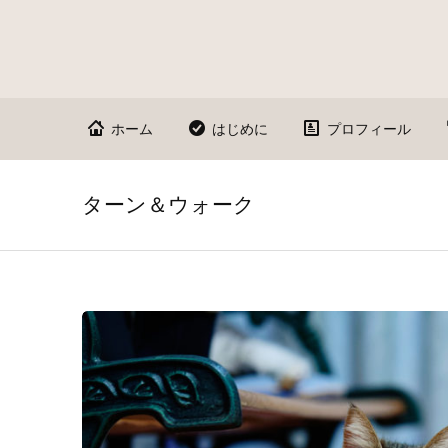
ホーム
はじめに
プロフィール
ターン＆ウォーク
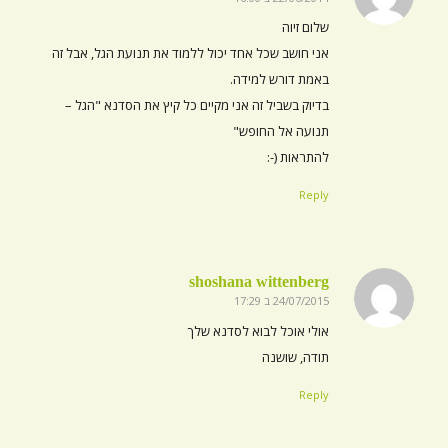
אומר:
שלום זיוה
אני חושב שכל אחד יכול ללמוד את תנועת הגל, אבל זה
באמת דורש למידה.
בדיוק בשביל זה אני מקיים כל קיץ את הסדנא "הגל –
תנועה אל החופש"
להתראות (-:
Reply
shoshana wittenberg
24/07/2015 ב 17:29
אומר:
אולי אוכל לבוא לסדנא שלך
תודה, שושנה
Reply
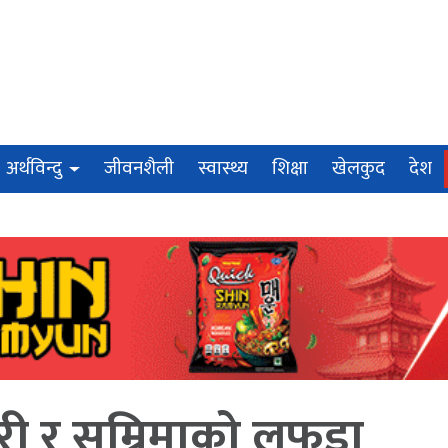
अर्थविन्दु
जीवनशैली
स्वास्थ्य
शिक्षा
खेलकुद
देश
री र सुम्निमाको लफडा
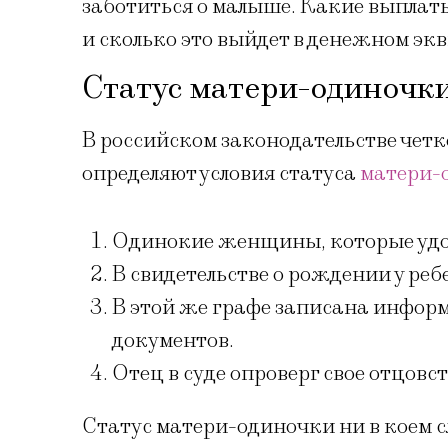
заботиться о малыше. Какие выпла
и сколько это выйдет в денежном эк
Статус матери-одиночк
В российском законодательстве четк
определяют условия статуса
матери-
Одинокие женщины, которые удоч
В свидетельстве о рождении у реб
В этой же графе записана информа
документов.
Отец в суде опроверг свое отцовст
Статус матери-одиночки ни в коем с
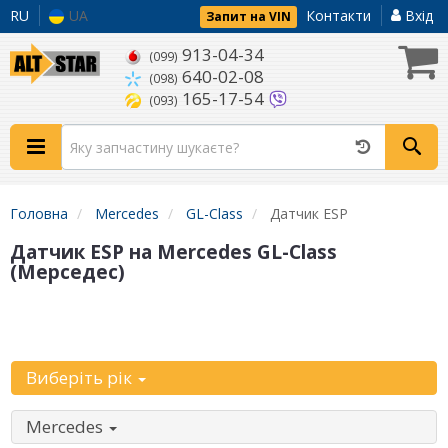
RU
UA
Контакти
Вхід
Запит на VIN
913-04-34
(099)
640-02-08
(098)
165-17-54
(093)
Головна
Mercedes
GL-Class
Датчик ESP
Датчик ESP на Mercedes GL-Class
(Мерседес)
Уточніть
автомобіль:
Виберіть рік
Mercedes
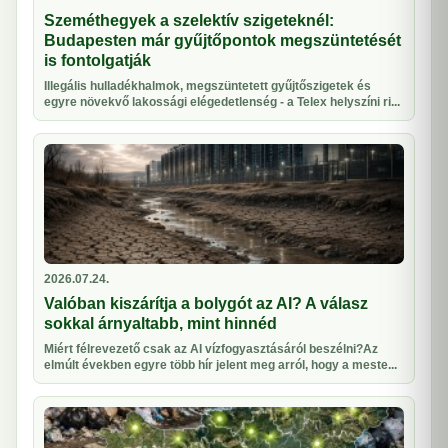
Szeméthegyek a szelektív szigeteknél:
Budapesten már gyűjtőpontok megszüntetését
is fontolgatják
Illegális hulladékhalmok, megszüntetett gyűjtőszigetek és
egyre növekvő lakossági elégedetlenség - a Telex helyszíni ri...
2026.07.24.
Valóban kiszárítja a bolygót az AI? A válasz
sokkal árnyaltabb, mint hinnéd
Miért félrevezető csak az AI vízfogyasztásáról beszélni?Az
elmúlt években egyre több hír jelent meg arról, hogy a meste...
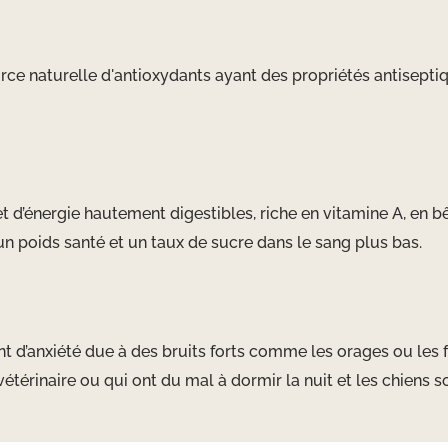
ource naturelle d'antioxydants ayant des propriétés antiseptiq
 d’énergie hautement digestibles, riche en vitamine A, en bêt
un poids santé et un taux de sucre dans le sang plus bas.
 d’anxiété due à des bruits forts comme les orages ou les feu
étérinaire ou qui ont du mal à dormir la nuit et les chiens s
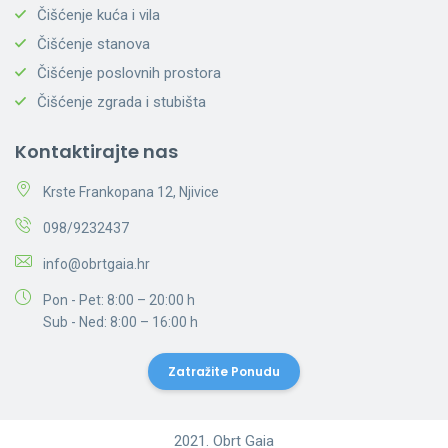
Čišćenje kuća i vila
Čišćenje stanova
Čišćenje poslovnih prostora
Čišćenje zgrada i stubišta
Kontaktirajte nas
Krste Frankopana 12, Njivice
098/9232437
info@obrtgaia.hr
Pon - Pet: 8:00 – 20:00 h
Sub - Ned: 8:00 – 16:00 h
Zatražite Ponudu
2021. Obrt Gaia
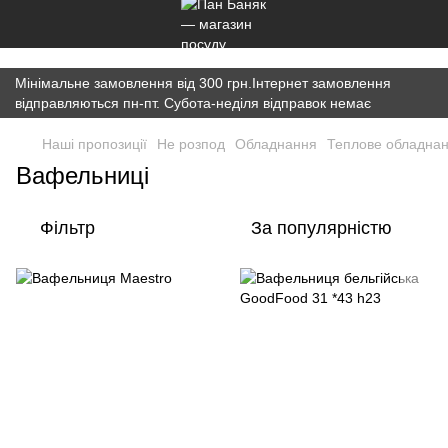
})(window,document,'script','dataLayer','GTM-K7JWBM2W');
Мінімальне замовлення від 300 грн.Інтернет замовлення
відправляються пн-пт. Субота-неділя відправок немає
Наші пропозиції
Не розпод
Обладнання
Теплове обладна
Вафельниці
Фільтр
За популярністю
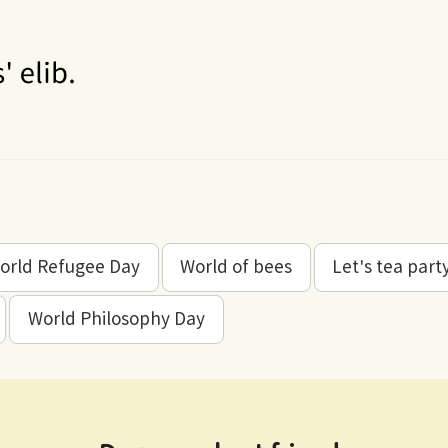
orld Refugee Day
World of bees
Let's tea part
World Philosophy Day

========

In your copy, reproduce the data above exactly and skip every picture.

● **Response box**:
ホーム
はじめに
プロフィール
ターン＆ウォーク
אומר:
שלום זיוה
אני חושב שכל אחד יכול ללמוד את תנועת הגל, אבל זה
באמת דורש למידה.
בדיוק בשביל זה אני מקיים כל קיץ את הסדנא "הגל –
תנועה אל החופש"
להתראות (-:
Reply
shoshana wittenberg
24/07/2015 ב 17:29
אומר:
אולי אוכל לבוא לסדנא שלך
תודה, שושנה
Reply
अर्थविन्दु
जीवनशैली
स्वास्थ्य
शिक्षा
खेलकुद
देश
री र सुम्निमाको लफडा
заботиться о малыше. Какие выпла
и сколько это выйдет в денежном эк
Статус матери-одиночк
В российском законодательстве четк
определяют условия статуса
матери-
Одинокие женщины, которые удоч
В свидетельстве о рождении у реб
В этой же графе записана информа
документов.
Отец в суде опроверг свое отцовст
Статус матери-одиночки ни в коем с
RU
UA
Контакти
Вхід
Запит на VIN
913-04-34
(099)
640-02-08
(098)
165-17-54
(093)
Головна
Mercedes
GL-Class
Датчик ESP
Датчик ESP на Mercedes GL-Class
(Мерседес)
Уточніть
автомобіль:
Виберіть рік
Mercedes
Szeméthegyek a szelektív szigeteknél:
Budapesten már gyűjtőpontok megszüntetését
is fontolgatják
Illegális hulladékhalmok, megszüntetett gyűjtőszigetek és
egyre növekvő lakossági elégedetlenség - a Telex helyszíni ri...
2026.07.24.
Valóban kiszárítja a bolygót az AI? A válasz
sokkal árnyaltabb, mint hinnéd
Miért félrevezető csak az AI vízfogyasztásáról beszélni?Az
elmúlt években egyre több hír jelent meg arról, hogy a meste...
ource naturelle d'antioxydants ayant des propriétés antiseptiq
 d’énergie hautement digestibles, riche en vitamine A, en bêt
un poids santé et un taux de sucre dans le sang plus bas.
 d’anxiété due à des bruits forts comme les orages ou les feu
étérinaire ou qui ont du mal à dormir la nuit et les chiens s
Čišćenje kuća i vila
Čišćenje stanova
Čišćenje poslovnih prostora
Čišćenje zgrada i stubišta
Kontaktirajte nas
Krste Frankopana 12, Njivice
098/9232437
info@obrtgaia.hr
Pon - Pet: 8:00 – 20:00 h
Sub - Ned: 8:00 – 16:00 h
Zatražite Ponudu
2021. Obrt Gaia
})(window,document,'script','dataLayer','GTM-K7JWBM2W');
Мінімальне замовлення від 300 грн.Інтернет замовлення
відправляються пн-пт. Субота-неділя відправок немає
Наші пропозиції
Не розпод
Обладнання
Теплове обладна
Вафельниці
Фільтр
За популярністю
orld Refugee Day
World of bees
Let's tea part
World Philosophy Day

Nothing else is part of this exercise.